CVE-2023-4863 and CVE-2023-4211 are the two exploitable weaknesses, and Google has “indications that they may be under limited, targeted exploitation.”
A buffer overflow flaw known as CVE-2023-4863 affects various software programs, including Chrome, Firefox, iOS, Microsoft Teams, and many more. It is included in the widely used open-source library libwebp.
Although it existed in the underlying library, the specific bug was first incorrectly given different CVEs for Apple iOS and Google Chrome. The attempt to address it afterward by designating a new CVE (CVE-2023-5129) proved unsuccessful.
An actively exploited vulnerability known as CVE-2023-4211 affects several Arm Mali GPU driver versions used in a wide variety of Android device types.
In summary, the October 2023 Android update brings:
- 13 fixes in Android Framework
- 12 fixes in System components
- Two updates on Google Play
- Five fixes in Arm components
- Three fixes concerning MediaTek chips
- One fix concerning Unisoc chips
- 18 fixes on Qualcomm components (15 for closed-source)
Five of the 54 patches for Android 11 through 13 are classed as critical, and two of them deal with issues with remote code execution.

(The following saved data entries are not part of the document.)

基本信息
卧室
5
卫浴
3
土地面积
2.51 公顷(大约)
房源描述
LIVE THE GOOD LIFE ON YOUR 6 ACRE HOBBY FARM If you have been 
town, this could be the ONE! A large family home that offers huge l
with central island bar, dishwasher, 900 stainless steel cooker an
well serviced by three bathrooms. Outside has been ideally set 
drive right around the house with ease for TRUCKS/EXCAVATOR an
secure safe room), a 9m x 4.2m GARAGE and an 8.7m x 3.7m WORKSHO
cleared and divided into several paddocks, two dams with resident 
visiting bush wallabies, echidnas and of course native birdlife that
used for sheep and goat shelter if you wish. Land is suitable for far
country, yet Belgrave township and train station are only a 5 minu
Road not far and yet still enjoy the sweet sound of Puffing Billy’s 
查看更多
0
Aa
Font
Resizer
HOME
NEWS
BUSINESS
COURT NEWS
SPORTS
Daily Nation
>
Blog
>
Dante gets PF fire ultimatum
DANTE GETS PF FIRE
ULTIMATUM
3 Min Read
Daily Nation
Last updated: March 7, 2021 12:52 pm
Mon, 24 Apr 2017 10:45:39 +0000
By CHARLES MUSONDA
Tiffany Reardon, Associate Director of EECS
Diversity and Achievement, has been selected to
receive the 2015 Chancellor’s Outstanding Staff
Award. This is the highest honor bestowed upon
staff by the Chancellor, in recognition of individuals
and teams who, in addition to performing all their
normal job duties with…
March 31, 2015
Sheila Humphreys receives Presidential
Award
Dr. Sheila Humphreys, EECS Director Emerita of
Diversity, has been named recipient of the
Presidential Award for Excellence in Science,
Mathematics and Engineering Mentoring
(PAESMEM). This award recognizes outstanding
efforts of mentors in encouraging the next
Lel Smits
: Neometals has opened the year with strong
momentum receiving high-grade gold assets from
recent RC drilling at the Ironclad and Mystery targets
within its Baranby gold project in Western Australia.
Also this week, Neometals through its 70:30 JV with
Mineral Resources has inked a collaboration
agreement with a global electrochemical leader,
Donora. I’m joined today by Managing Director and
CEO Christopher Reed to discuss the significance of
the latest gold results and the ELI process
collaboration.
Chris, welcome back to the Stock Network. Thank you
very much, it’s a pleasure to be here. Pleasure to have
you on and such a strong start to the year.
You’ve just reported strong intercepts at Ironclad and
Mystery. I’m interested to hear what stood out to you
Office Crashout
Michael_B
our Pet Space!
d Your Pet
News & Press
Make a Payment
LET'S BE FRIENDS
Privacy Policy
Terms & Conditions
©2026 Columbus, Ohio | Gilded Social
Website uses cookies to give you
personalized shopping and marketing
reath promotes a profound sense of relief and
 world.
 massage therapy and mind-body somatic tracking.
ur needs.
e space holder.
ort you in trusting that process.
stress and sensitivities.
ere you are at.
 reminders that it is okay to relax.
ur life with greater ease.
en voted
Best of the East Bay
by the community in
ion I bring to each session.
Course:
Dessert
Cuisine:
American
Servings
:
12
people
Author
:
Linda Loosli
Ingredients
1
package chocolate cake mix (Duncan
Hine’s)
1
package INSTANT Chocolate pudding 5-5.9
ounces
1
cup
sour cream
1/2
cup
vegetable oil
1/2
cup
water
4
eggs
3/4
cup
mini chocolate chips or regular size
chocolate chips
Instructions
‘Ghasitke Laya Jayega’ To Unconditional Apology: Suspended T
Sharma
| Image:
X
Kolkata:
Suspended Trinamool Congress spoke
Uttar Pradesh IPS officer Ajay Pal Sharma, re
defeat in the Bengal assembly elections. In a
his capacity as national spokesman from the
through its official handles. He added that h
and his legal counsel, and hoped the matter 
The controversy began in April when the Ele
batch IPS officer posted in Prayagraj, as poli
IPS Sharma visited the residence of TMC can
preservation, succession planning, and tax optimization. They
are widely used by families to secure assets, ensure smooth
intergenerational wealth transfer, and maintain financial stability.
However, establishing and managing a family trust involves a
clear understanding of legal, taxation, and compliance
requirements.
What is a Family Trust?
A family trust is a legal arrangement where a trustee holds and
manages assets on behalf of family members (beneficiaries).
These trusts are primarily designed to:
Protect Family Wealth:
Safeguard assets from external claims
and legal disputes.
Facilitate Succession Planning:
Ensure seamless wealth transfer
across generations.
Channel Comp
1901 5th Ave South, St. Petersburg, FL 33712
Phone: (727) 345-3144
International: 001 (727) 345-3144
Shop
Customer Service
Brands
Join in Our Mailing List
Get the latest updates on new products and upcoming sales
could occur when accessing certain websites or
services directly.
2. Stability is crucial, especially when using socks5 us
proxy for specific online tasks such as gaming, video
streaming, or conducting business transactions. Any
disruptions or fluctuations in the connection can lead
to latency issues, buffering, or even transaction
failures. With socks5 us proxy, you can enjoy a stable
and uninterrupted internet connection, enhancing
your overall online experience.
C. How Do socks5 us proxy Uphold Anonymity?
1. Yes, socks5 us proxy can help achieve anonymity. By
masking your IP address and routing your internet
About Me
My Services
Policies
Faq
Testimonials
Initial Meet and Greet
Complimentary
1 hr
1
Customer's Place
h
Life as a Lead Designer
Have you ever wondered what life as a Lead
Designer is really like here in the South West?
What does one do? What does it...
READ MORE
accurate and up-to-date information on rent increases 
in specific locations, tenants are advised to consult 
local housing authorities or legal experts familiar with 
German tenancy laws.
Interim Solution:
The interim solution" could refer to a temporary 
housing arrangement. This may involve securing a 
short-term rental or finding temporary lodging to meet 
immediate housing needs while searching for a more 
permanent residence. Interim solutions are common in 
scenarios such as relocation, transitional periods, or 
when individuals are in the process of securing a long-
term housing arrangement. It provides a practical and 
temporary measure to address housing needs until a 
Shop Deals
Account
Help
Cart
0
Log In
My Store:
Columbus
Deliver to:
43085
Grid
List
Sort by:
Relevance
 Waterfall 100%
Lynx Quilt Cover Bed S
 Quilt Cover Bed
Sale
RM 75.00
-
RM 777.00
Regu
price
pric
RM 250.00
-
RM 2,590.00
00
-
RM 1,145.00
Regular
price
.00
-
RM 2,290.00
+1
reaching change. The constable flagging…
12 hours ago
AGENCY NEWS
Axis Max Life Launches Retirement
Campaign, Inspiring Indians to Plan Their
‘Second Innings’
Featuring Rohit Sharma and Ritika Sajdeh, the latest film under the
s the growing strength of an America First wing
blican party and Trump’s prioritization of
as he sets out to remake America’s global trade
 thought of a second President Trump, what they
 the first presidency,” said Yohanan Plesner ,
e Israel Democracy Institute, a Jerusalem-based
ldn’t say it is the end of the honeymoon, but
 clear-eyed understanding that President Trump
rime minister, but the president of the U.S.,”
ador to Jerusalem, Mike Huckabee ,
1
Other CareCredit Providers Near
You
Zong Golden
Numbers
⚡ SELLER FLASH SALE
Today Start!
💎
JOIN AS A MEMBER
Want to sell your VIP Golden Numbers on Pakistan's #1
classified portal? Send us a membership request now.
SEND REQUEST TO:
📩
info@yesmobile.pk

This update adheres to the regular practice of disseminating two patch levels: the first (2023-10-01) concentrates on core Android components (Framework + System), while the second (2023-10-06) covers the kernel and closed-source components.
With this method, device makers may choose to apply upgrades that are pertinent to the hardware models in their products, hastening their release.
The Android core updates for the current month as well as the updates from both levels of the previous month, in this case, September 2023, will be made available to users of the first patch level.
All the updates listed in this month’s bulletin will be sent to users who see the second path level on their update screen. Although they are no longer supported, Android versions 10 and earlier may still be affected, depending on the extent of some newly patched vulnerabilities.
However, it is advised for users of older Android systems to upgrade to a more recent model or to flash their device with a third-party Android distribution that provides security updates for their particular models.